Ket. Foto: Menlu kamboja, Prak Sokhonn (tengah) saat tiba di Pengadilan Arbitrase Permanen di Singapura pada Selasa (15/9). Di forum pengadilan internasional itu, Tailan menuding Kamboja berupaya cari simpati dengan pura-pura menjadi korban dalam sengketa untuk memperebutkan sumber daya maritim. — Sumber: AFP/THE STRAITS TIMES/GAVIN FOO

Pada Mei tahun ini, Tailan secara sepihak menarik diri dari perjanjian kerangka kerja bilateral yang bertujuan untuk menyelesaikan klaim perbatasan maritim yang tumpang tindih, tetapi membantah adanya kaitan dengan sengketa daratan mereka.

Kamboja kemudian memulai proses mediasi yang didukung Perserikatan Bangsa-Bangsa (PBB) di PCA, dengan menyatakan harapannya untuk kembali ke negosiasi yang konstruktif.

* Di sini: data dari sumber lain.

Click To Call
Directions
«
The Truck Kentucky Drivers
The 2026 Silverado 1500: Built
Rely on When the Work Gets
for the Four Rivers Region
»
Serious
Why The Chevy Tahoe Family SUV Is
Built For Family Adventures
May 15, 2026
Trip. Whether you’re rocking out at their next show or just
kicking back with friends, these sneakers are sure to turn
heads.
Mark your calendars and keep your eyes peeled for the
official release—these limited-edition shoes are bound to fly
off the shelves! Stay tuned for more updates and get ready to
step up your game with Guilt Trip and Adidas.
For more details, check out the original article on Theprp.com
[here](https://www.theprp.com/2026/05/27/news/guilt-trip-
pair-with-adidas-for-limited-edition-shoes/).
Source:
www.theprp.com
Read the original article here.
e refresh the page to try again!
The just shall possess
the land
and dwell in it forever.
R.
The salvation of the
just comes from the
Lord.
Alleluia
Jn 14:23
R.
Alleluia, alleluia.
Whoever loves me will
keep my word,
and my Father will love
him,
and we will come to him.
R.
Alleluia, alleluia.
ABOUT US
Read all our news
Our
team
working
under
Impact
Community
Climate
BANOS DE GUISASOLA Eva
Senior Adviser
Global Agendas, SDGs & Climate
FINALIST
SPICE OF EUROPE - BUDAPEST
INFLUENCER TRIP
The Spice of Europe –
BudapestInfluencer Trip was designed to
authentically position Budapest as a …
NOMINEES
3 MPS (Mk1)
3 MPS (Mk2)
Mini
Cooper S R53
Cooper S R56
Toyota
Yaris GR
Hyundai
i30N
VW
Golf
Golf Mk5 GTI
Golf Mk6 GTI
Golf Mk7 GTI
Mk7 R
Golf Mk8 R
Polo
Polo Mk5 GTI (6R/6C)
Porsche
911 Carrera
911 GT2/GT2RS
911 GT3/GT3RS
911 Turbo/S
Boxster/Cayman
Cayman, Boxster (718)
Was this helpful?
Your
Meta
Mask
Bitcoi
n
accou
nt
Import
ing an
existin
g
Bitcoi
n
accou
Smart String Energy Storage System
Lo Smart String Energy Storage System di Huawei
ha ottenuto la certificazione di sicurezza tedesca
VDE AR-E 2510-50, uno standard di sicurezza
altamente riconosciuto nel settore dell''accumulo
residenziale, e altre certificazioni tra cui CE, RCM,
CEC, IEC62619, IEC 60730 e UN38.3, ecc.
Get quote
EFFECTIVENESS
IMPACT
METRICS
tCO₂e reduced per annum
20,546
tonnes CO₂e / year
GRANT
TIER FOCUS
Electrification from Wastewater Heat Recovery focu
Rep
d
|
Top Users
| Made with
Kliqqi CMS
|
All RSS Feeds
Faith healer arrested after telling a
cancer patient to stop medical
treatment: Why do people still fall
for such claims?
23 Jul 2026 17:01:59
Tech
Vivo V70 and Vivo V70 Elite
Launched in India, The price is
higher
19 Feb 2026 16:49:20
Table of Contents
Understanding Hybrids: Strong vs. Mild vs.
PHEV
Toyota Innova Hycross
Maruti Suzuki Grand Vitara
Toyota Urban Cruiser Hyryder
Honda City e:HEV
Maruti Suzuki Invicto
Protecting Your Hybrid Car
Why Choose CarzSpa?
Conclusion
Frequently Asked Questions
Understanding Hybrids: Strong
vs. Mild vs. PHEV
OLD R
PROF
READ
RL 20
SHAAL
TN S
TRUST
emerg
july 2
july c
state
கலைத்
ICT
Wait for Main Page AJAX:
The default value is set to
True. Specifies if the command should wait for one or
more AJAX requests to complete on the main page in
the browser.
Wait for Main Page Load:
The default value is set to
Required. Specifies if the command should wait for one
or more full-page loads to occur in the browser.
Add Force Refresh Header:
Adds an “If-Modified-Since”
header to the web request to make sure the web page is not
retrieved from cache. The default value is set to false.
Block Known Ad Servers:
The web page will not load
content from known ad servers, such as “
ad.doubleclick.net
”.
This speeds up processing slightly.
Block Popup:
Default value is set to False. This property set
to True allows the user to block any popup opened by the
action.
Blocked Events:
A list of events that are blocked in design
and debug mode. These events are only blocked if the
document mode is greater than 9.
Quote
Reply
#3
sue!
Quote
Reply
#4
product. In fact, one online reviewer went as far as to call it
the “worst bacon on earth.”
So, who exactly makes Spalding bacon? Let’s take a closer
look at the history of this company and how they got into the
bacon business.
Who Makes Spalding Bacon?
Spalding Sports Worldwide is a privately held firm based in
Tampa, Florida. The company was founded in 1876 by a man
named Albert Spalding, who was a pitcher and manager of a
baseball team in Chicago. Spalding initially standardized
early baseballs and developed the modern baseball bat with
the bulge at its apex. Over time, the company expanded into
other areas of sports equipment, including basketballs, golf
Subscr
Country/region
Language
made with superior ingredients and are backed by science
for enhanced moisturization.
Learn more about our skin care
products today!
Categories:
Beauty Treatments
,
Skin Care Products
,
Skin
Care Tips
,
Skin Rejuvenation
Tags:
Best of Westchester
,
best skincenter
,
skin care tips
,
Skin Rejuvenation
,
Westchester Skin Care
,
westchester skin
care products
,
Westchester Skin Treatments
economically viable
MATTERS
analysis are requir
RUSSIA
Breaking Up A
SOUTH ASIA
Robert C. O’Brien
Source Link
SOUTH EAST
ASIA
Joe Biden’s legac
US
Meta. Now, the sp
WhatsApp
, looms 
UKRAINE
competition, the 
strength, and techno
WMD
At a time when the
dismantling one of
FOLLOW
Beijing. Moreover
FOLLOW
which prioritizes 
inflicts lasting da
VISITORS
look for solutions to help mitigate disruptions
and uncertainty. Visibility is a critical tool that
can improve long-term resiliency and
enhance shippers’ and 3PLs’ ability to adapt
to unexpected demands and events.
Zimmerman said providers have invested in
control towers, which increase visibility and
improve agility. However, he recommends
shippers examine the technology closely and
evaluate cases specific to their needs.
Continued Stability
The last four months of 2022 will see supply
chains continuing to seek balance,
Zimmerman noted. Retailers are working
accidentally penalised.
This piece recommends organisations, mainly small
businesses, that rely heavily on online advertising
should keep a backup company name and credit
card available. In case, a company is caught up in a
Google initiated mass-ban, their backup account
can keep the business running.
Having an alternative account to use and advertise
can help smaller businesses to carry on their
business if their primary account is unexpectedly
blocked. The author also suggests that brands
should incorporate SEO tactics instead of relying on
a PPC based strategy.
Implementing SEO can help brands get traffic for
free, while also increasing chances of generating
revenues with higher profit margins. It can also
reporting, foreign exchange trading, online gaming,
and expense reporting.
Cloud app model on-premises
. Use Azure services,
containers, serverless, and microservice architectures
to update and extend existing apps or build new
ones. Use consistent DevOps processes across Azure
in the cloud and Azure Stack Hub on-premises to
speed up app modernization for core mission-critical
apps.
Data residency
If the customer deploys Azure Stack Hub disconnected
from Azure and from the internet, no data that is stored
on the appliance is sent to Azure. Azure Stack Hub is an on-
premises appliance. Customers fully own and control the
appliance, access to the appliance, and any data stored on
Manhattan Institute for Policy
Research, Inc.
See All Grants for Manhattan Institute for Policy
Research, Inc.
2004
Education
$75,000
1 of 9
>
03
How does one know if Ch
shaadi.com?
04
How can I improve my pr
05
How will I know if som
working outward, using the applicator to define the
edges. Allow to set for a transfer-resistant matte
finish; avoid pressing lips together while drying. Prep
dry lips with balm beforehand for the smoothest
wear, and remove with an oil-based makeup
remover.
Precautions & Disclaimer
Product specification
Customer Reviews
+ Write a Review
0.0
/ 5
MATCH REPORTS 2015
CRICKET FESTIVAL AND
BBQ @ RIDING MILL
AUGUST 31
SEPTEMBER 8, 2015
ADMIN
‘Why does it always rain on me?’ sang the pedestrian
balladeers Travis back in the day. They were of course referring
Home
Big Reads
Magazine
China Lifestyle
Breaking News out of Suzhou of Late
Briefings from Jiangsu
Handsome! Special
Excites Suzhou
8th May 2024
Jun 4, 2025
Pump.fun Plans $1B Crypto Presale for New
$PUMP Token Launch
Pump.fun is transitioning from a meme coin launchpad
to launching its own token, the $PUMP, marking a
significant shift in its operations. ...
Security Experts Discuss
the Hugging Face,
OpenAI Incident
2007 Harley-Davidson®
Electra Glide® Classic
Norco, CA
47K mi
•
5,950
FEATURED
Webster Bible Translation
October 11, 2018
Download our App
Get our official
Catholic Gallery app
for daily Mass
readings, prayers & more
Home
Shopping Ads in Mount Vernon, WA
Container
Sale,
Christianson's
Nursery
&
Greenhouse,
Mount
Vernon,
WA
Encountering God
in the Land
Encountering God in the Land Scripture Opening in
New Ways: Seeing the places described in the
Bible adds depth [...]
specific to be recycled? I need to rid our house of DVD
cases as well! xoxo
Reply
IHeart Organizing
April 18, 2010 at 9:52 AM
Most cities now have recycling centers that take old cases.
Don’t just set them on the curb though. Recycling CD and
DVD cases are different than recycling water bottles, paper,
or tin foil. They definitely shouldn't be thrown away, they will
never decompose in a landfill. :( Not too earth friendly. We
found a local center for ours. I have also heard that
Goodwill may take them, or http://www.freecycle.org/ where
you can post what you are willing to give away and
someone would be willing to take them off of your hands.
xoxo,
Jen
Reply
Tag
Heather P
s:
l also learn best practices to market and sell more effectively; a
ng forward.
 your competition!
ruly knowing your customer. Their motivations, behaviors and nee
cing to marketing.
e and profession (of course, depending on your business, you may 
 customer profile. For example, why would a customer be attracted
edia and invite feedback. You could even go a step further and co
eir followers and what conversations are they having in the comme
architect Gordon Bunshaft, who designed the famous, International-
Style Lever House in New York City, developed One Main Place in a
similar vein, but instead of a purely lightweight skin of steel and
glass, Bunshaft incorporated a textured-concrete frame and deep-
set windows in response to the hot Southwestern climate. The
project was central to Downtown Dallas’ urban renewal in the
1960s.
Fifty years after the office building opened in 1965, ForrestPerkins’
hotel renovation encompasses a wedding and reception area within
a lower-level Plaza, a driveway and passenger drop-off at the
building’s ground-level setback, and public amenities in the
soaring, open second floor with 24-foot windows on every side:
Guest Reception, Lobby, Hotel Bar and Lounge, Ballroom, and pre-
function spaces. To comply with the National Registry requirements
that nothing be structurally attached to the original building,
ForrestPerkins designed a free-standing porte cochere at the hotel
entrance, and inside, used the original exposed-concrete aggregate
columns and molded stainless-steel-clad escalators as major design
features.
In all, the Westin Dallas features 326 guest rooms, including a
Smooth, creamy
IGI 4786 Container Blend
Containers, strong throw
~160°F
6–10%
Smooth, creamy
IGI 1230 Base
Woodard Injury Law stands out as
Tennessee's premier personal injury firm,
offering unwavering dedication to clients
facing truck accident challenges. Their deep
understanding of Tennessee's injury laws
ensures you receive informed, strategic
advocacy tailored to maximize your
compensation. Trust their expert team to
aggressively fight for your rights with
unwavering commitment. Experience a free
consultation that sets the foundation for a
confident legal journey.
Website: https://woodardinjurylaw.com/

Saat memaparkan kasus Bangkok di hadapan panel yang terdiri dari lima pakar hukum internasional, Menteri Luar Negeri Sihasak Phuangketkeow mengatakan Kamboja berupaya untuk memfitnah Tailan melalui narasi palsu, distorsi fakta, dan tuduhan yang tidak berdasar, termasuk di forum internasional.

"Hal ini dilakukan dengan berpura-pura menjadi korban dengan rasa kebenaran diri yang bertujuan untuk mengklaim keunggulan moral," kata Menlu Sihasak.

Bentrokan antara Tailan dan Kamboja pada Juli dan Desember tahun lalu tercatat telah menewaskan puluhan orang dan menyebabkan lebih dari satu juta orang mengungsi sebelum gencatan senjata disepakati.

Tailan menyatakan telah menarik diri dari perjanjian kerangka kerja bilateral yang disebut "MoU 44" karena tidak ada kemajuan yang dicapai dalam pelaksanaannya. Perdana Menteri Tailand, Anutin Charnvirakul, membantah bahwa langkah tersebut terkait dengan pertempuran.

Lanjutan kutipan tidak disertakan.